No começo das atividades comerciais o bar vendia bebidas e belisquetes e, atendia a freguesia que gostava de dar umas e outras talagadas, sempre acompanhadas de comentários jocosos e atrevidos. Passado algum tempo o enigmático comerciante passou a abrir o bar somente após as dezenove horas e instalou sobre o balcão uma lâmpada vermelha e enfeitou as paredes com papel celofane também vermelho. Com alguns golpes de marreta derrubou as paredes de um cômodo e instalou no canto uma sonata e, para terminar, encheu de garotas atrevidas, vindas todas da capital. No início foi um banzé dos diabos, A sociedade Cordoaliense botou a boca nos trombones. Mas, tudo em vão, mesmo por que o frequentador mais assíduo era o Doutor Delegado Josenildo Paranhos. De nada também adiantou os reclamos do padre Pedregoso e dos coroinhas. Pontualmente, às sete horas da noite, a luz vermelha se acendia e a imoralidade reinava dentre as quatro ou mais paredes do bar “URRO DE LEÃO”.

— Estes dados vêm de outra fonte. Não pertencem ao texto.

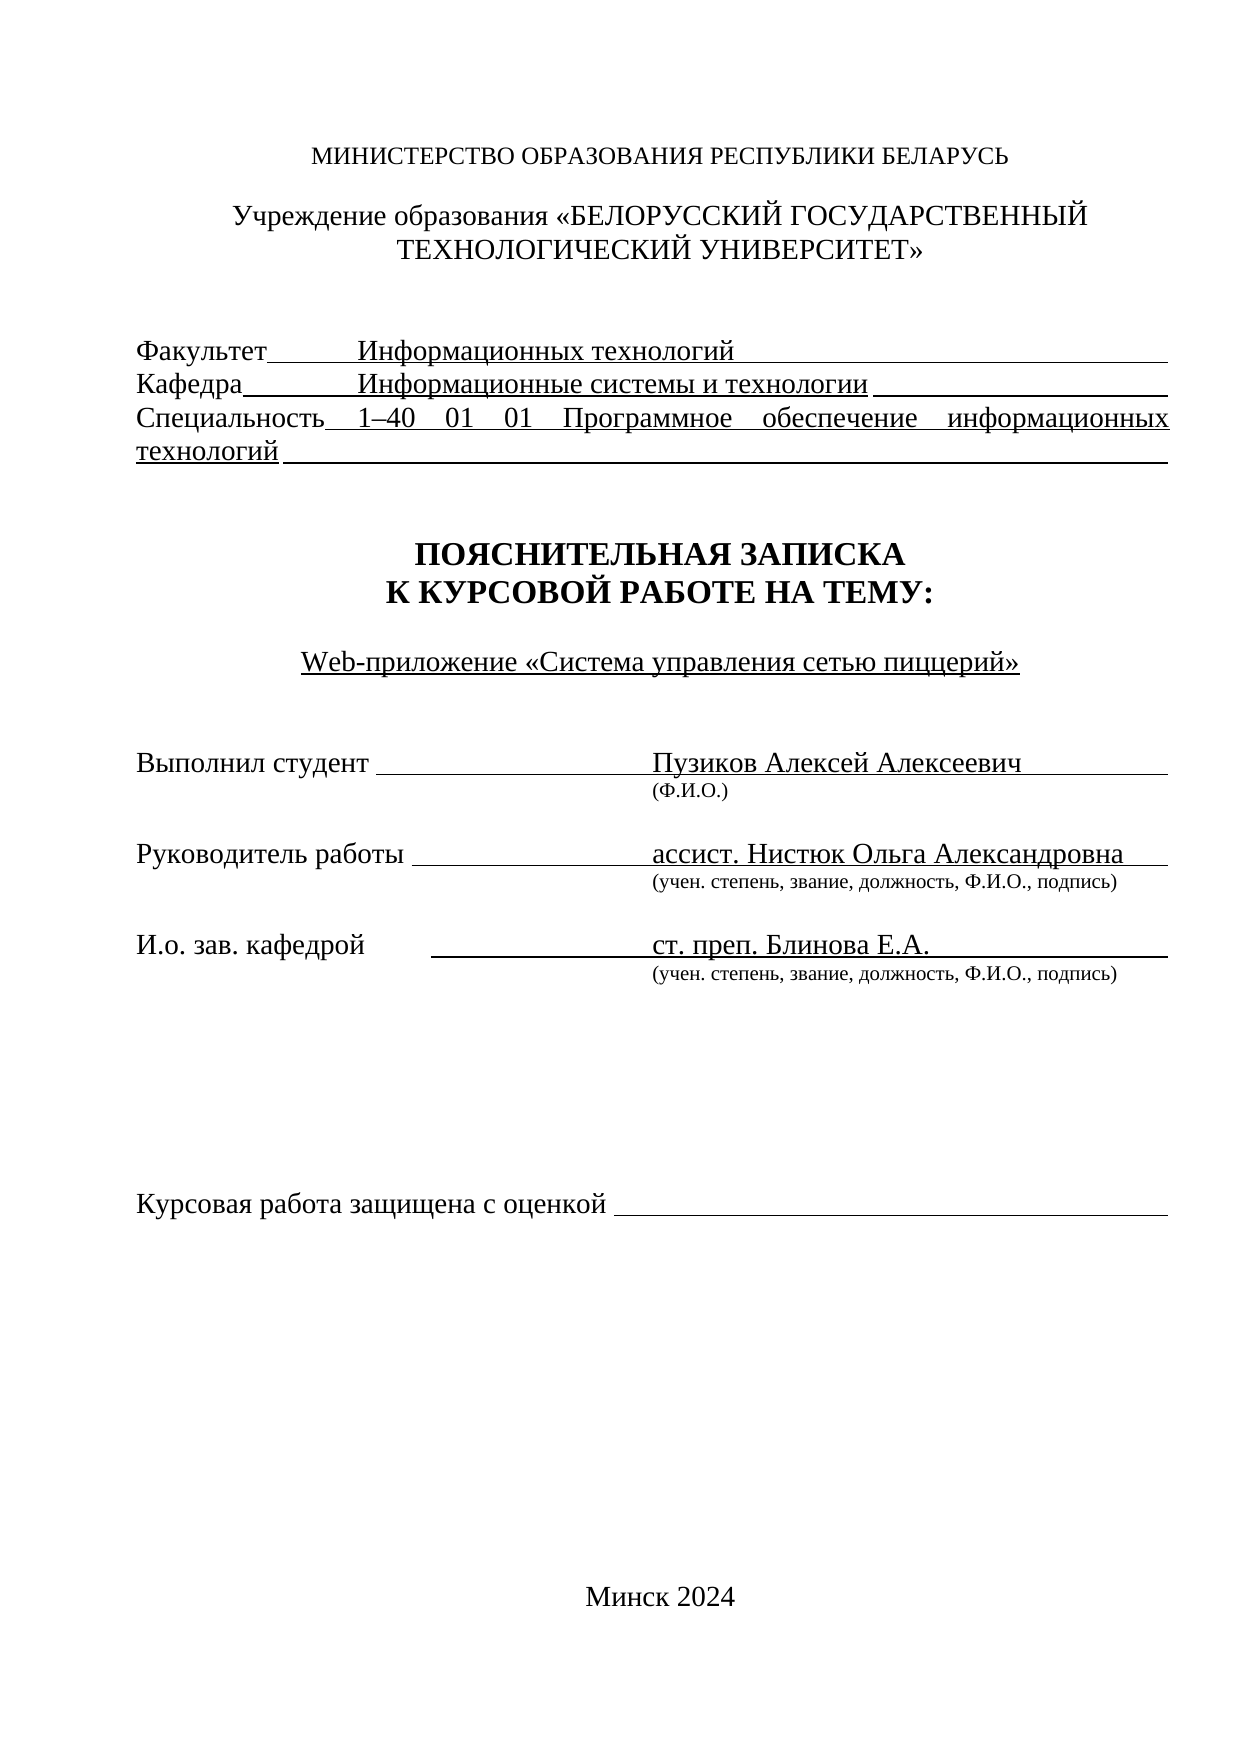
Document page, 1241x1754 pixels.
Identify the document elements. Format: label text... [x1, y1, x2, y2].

Para resolver o impasse a Sociedade Irmãs do Espírito Santo, constituída pelas abonadas e gorduchas matronas Cordoalienses se reuniu após muita discussão chegaram a conclusão de que só uma pessoa poderia devolver a moralidade à cidade: FRENEGILDO FREITAS e seu rabo-de-arraia. Conversa vai, conversa vem e convenceram o nosso herói( será?) a tomar atitudes com o imoral Pretonildo, que, argumentaram: “Com um rabo-de-arraia bem aplicado ele voa para outras bandas e deixa em paz nossos maridos.” Dito e feito.
A noite ainda estava capengando quando Frenegildo aportou no bar “URRO DE LEÃO”e, peremptoriamente gritou: “Nêgo do satanás, sai da toca que aqui tem homem pra te mandar pros infernos.” As últimas sílabas de “infernos” ainda estavam no ar, quando saiu em mangas de camisa e calção de brim azul o disforme mortal. Cumpre avisar o amigo leitor que ele tinha passado sebo de carne de bode velho nas pernas que além de deixá-las luzidias também as deixavam terrivelmente escorregadias. Este artifício foi a “pedra no caminho” do “rabista” Frenegildo ( só mesmo o inigualável poeta Drumond para entendê-lo).
De um salto mirabolante Frenegildo aplicou o golpe. Mas, que decepção. Caído no chão sujo do bar o “rabista” contemplava o seu rival em pé e ainda rindo em gargalhadas. Não desanimou e tentou se levantar para aplicar outro golpe, quem sabe o mortal, mas, ficou só no intento, pois, sem dar uma palavra; sem avisar o energúmeno aplicou-lhe um bofetão no pé da orelha esquerda, para em seguida dar-lhe um pontapé nas partes baixas deixando-o desmaiado e sangrando pelas ventas. Coube ao anão Gurupita Pedroso arrastar o moribundo pelas calçadas até a pensão “Prato Feliz” onde ele permaneceu desmaiado e acamado por vários dias. Quando numa bela manhã de setembro a passarinhada fazia algazarra na laranjeira ele acordou e foi interpelado pela senhoria Bresália Fortuna, que, sem dó nem piedade perguntou: Frenegildo você vai voltar no bar “URRO DE LEÃO” para lavar sua honra”?
Com os olhos esbugalhados e num esgar de dor respondeu: “ Eu tô louco por acaso? E, arrematou: EM TOCA DE JAGUATIRICA PREÁ NÃO ENTRA.” E, desabou num sono secular.